A forensic team led by Spanish geneticist Jose Antonio Lorente has compared DNA from bone fragments that Spain says are from the explorer - and are buried in a cathedral in Seville, with DNA from remains that are known to be from Columbus' brother Diego, who is also buried in the southern Spanish city.
"There is absolute matchup between the mitochondrial DNA we have studied from Columbus' brother and Christopher Columbus," said Marcial Castro, a Seville-area historian and high school teacher who is the mastermind behind the project, which began in 2002. Mitochondria are cell components rich in DNA.
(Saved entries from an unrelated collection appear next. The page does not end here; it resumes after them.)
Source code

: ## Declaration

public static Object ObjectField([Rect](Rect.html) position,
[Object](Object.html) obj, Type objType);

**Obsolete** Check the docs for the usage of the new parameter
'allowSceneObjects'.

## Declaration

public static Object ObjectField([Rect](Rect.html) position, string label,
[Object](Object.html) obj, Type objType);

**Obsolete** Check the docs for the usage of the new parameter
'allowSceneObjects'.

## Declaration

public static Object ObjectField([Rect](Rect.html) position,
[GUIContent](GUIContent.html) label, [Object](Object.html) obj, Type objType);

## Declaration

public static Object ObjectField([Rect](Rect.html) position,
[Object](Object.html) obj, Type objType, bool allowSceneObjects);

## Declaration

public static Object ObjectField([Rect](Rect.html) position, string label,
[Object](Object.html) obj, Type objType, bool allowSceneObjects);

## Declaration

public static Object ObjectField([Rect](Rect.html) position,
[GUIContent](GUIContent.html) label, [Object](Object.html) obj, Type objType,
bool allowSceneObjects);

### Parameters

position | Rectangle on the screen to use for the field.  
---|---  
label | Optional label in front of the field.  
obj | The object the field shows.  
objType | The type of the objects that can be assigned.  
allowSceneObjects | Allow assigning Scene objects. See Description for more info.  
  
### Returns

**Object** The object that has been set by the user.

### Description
Castro and his research colleagues have been trying in vain for years to convince the Dominican Republic to open up an ornate lighthouse monument in the capital Santo Domingo that it says holds the remains of the explorer.
The goal was to compare those remains to the ones from Diego in Seville to determine which country had buried the man who arrived in the New World in 1492, landing at the island of Hispaniola, which today comprises the Dominican Republic and Haiti, according to the AP.
Castro stressed in an interview that, although his team is convinced the bones in Seville are from Columbus, this does not necessarily mean the ones in Santo Domingo are not. Columbus' body was moved several times after his death and the tomb in Santo Domingo might conceivably also hold part of the right body. "We don't know what is in there," Castro said.
Castro said that in light of the DNA evidence from Spain, the objective of opening the Santo Domingo tomb would be to determine who, if not Columbus, is buried there.
Columbus died and was buried in Valladolid on May 20, 1506. He had asked to be buried in the Americas, but no church of sufficient stature existed there.
Three years later his remains were moved to a monastery on La Cartuja, a river island next to Seville. In 1537, Maria de Rojas y Toledo, widow of one of Columbus' sons, Diego, sent the bones of her husband and his father to the cathedral in Santo Domingo for burial.
There they lay until 1795, when Spain ceded Hispaniola to France and decided Columbus' remains should not fall into the hands of foreigners.